The Ministry of Defence has spent more than £200m on studies for a new generation of air-deployable armoured vehicles that may never leave the drawing board - far less the ground, MPs warned today.
The Commons Defence Committee said that while troops fighting in Iraq and Afghanistan were having to patrol in 40-year-old "retread" personnel carriers and inadequately protected Land Rovers, the promised fleet of lightweight vehicles might be "unachievable".
The Future Rapid Effects System (Fres) was supposed to deliver a family of up to 3000 armoured fighting vehicles weighing less than 18 tons each to allow them to be flown rapidly to troublespots.
Harsh experience of the vulnerability of road patrols to bombs and anti-tank missiles in Iraq forced the MoD to insist on more armour, increasing the basic weight to between 20 and 27 tons.
This makes the vehicles too heavy to be flown in most RAF aircraft and possibly even too heavy for the next generation of A400M transports due to come into service from 2011.
Plans for Fres were first drawn up in 1998, but nine years later the idea "remains nothing more tangible than a concept", according to the committee.
In the meantime, a number of expensive collaborative projects involving Germany and the US have been abandoned and the MoD has been forced to spend even more money buying stop-gap vehicles and converting Cold War-era carriers to mine-proof standards.
Trials of three prototype Fres candidates are due to be carried out this summer after a two-year, £120m development phase which is itself running late.

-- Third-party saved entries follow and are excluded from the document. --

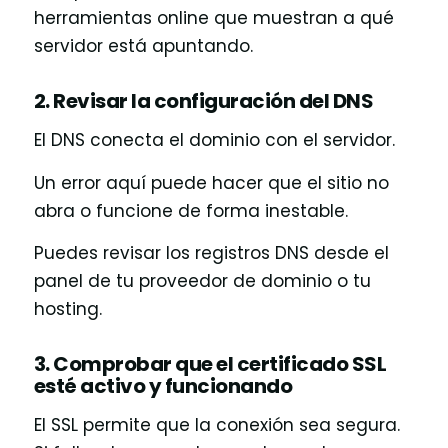
herramientas online que muestran a qué
servidor está apuntando.
2. Revisar la configuración del DNS
El DNS conecta el dominio con el servidor.
Un error aquí puede hacer que el sitio no
abra o funcione de forma inestable.
Puedes revisar los registros DNS desde el
panel de tu proveedor de dominio o tu
hosting.
3. Comprobar que el certificado SSL
esté activo y funcionando
El SSL permite que la conexión sea segura.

The MoD admitted yesterday that the most optimistic in-service date if the vehicles could be produced had slipped "to the early part of the next decade".
The Defence Committee warned that spending £147m upgrading armour on existing vehicles and a further £120m buying 100 specialised Mastiff and Vector vehicles was little more than a stop-gap solution.
James Arbuthnot, committee chairman, said last night: "The MoD has still not decided what it wants, let alone placed contracts for delivery. Meanwhile, our soldiers in Iraq and Afghanistan are expected to make do with a mix of old vehicles and stop-gap purchases."